Data for processing >>
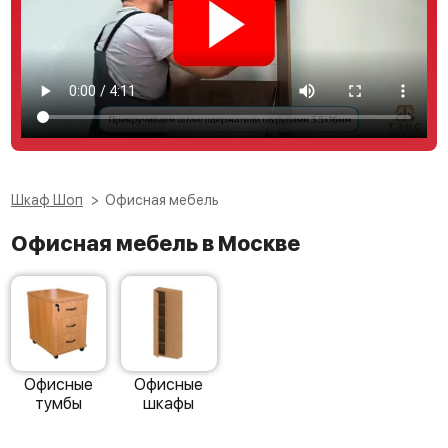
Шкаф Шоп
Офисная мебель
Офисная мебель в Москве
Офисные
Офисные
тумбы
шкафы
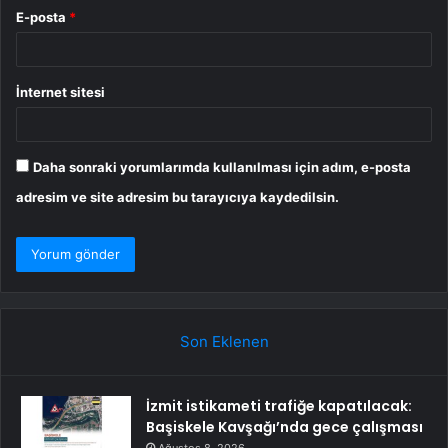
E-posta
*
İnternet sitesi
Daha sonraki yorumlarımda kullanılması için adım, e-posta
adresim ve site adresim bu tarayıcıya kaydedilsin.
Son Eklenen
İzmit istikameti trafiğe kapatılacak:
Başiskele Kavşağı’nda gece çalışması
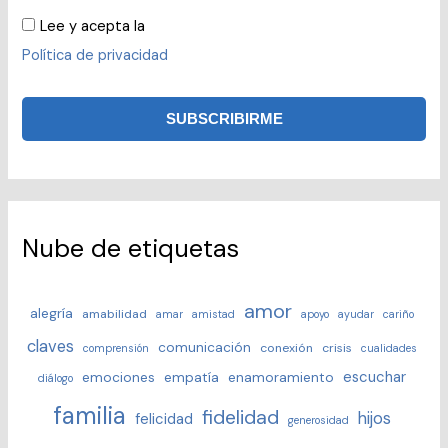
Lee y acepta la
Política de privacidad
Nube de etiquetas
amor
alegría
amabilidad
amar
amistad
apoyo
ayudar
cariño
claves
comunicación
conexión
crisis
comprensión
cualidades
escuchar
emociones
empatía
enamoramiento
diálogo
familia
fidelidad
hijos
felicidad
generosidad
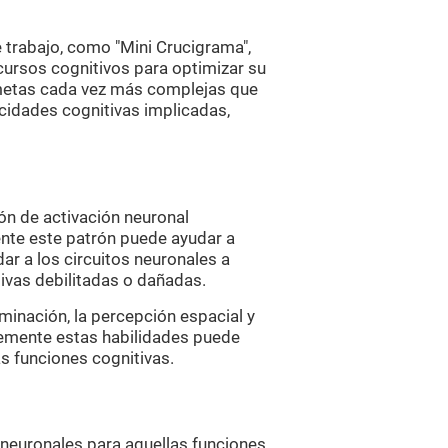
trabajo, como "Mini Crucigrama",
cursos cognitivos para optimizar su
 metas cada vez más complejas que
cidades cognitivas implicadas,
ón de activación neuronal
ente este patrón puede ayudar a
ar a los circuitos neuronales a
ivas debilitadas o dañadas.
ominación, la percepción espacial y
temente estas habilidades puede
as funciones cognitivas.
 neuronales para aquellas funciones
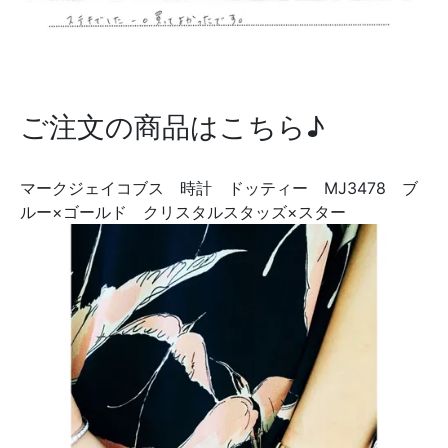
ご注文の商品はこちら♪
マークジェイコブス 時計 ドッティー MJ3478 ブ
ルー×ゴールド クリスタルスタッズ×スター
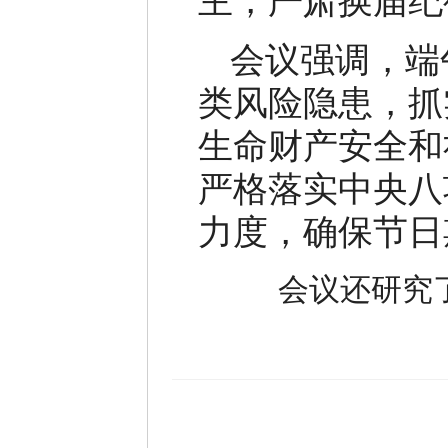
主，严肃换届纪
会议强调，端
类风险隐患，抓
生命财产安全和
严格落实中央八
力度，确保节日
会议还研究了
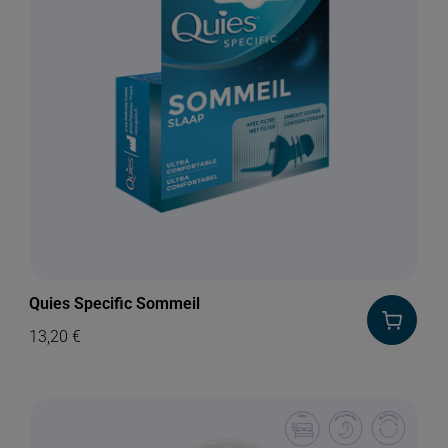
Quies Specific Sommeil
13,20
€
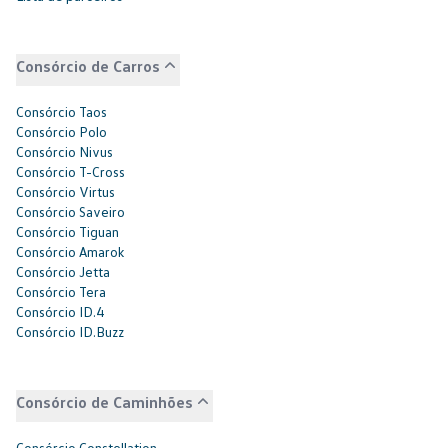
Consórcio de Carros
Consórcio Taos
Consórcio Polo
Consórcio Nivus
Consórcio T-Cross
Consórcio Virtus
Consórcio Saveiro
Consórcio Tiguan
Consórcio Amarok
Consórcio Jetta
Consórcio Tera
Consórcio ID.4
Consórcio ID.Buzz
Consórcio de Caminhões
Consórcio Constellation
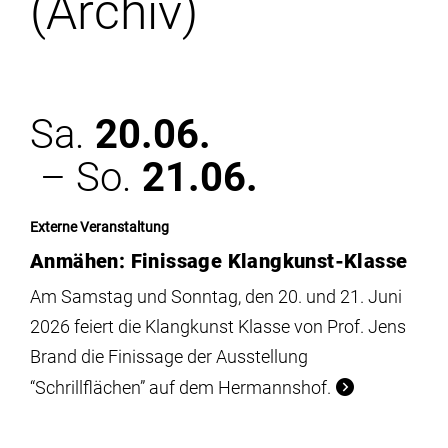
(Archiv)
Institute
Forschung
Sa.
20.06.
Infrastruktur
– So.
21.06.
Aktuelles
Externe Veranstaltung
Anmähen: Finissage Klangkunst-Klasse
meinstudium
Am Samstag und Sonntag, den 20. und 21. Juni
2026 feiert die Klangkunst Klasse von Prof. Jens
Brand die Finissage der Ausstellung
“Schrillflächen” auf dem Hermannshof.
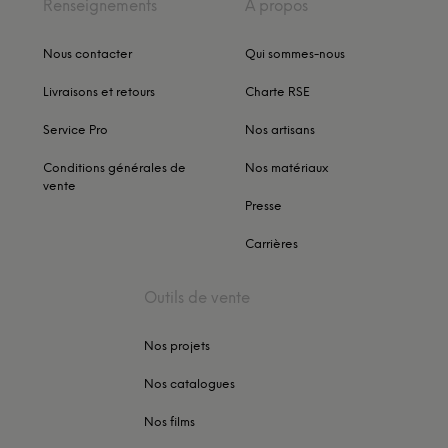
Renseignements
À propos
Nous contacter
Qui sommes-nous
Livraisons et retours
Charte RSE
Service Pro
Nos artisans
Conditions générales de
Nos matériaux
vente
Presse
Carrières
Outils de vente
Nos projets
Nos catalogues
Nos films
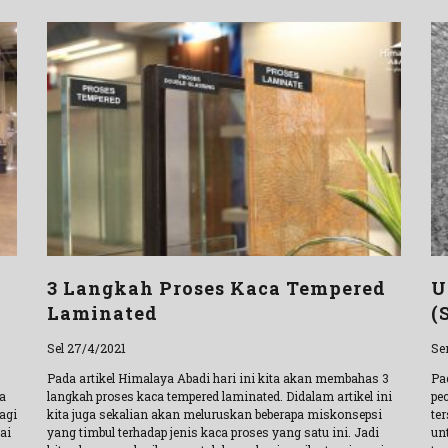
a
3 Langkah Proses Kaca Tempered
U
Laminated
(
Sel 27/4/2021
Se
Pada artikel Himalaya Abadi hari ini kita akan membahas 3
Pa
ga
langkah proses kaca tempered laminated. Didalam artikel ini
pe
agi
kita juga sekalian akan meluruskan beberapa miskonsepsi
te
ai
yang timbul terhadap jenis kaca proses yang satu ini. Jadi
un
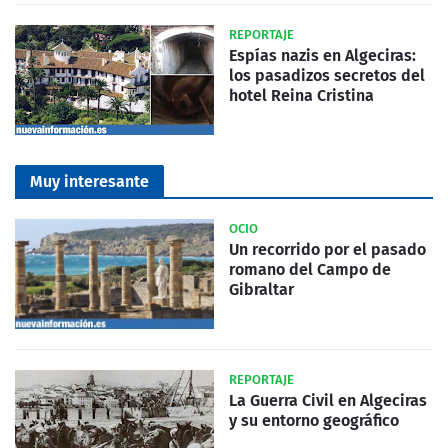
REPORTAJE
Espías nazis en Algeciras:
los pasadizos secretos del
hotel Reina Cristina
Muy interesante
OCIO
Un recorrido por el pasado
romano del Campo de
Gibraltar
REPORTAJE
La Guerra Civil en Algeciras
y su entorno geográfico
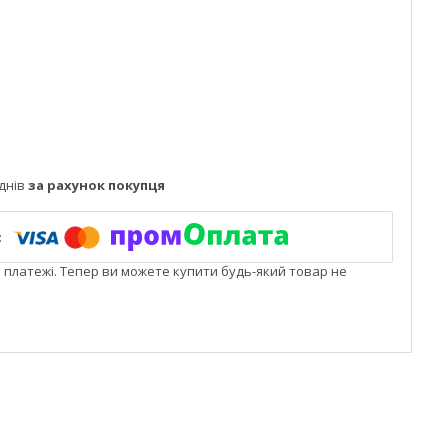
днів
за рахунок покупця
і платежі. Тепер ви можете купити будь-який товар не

Assigned task >> Copy out all the text in the material above word for word, line by line, leaving out the pictures.

Result >>
Шкаф Шоп
Офисная мебель
Офисная мебель в Москве
Офисные
Офисные
тумбы
шкафы
E-posta
*
İnternet sitesi
Daha sonraki yorumlarımda kullanılması için adım, e-posta
adresim ve site adresim bu tarayıcıya kaydedilsin.
Son Eklenen
İzmit istikameti trafiğe kapatılacak:
Başiskele Kavşağı’nda gece çalışması
Lee y acepta la
Política de privacidad
Nube de etiquetas
amor
alegría
amabilidad
amar
amistad
apoyo
ayudar
cariño
claves
comunicación
conexión
crisis
comprensión
cualidades
escuchar
emociones
empatía
enamoramiento
diálogo
familia
fidelidad
hijos
felicidad
generosidad
trabajo, como "Mini Crucigrama",
cursos cognitivos para optimizar su
 metas cada vez más complejas que
cidades cognitivas implicadas,
ón de activación neuronal
ente este patrón puede ayudar a
ar a los circuitos neuronales a
ivas debilitadas o dañadas.
ominación, la percepción espacial y
temente estas habilidades puede
as funciones cognitivas.
 neuronales para aquellas funciones
ご注文の商品はこちら♪
マークジェイコブス 時計 ドッティー MJ3478 ブ
ルー×ゴールド クリスタルスタッズ×スター
主，严肃换届纪
会议强调，端
类风险隐患，抓
生命财产安全和
严格落实中央八
力度，确保节日
会议还研究了
Quies Specific Sommeil
13,20
€
Consórcio de Carros
Consórcio Taos
Consórcio Polo
Consórcio Nivus
Consórcio T-Cross
Consórcio Virtus
Consórcio Saveiro
Consórcio Tiguan
Consórcio Amarok
Consórcio Jetta
Consórcio Tera
Consórcio ID.4
Consórcio ID.Buzz
Consórcio de Caminhões
Consórcio Constellation
(Archiv)
Institute
Forschung
Sa.
20.06.
Infrastruktur
– So.
21.06.
Aktuelles
Externe Veranstaltung
Anmähen: Finissage Klangkunst-Klasse
meinstudium
Am Samstag und Sonntag, den 20. und 21. Juni
2026 feiert die Klangkunst Klasse von Prof. Jens
Brand die Finissage der Ausstellung
“Schrillflächen” auf dem Hermannshof.
Renseignements
À propos
Nous contacter
Qui sommes-nous
Livraisons et retours
Charte RSE
Service Pro
Nos artisans
Conditions générales de
Nos matériaux
vente
Presse
Carrières
Outils de vente
Nos projets
Nos catalogues
Nos films
a
3 Langkah Proses Kaca Tempered
U
Laminated
(
Sel 27/4/2021
Se
Pada artikel Himalaya Abadi hari ini kita akan membahas 3
Pa
ga
langkah proses kaca tempered laminated. Didalam artikel ini
pe
agi
kita juga sekalian akan meluruskan beberapa miskonsepsi
te
ai
yang timbul terhadap jenis kaca proses yang satu ini. Jadi
un
REPORTAJE
Espías nazis en Algeciras:
los pasadizos secretos del
hotel Reina Cristina
Muy interesante
OCIO
Un recorrido por el pasado
romano del Campo de
Gibraltar
REPORTAJE
La Guerra Civil en Algeciras
y su entorno geográfico
днів
за рахунок покупця
і платежі. Тепер ви можете купити будь-який товар не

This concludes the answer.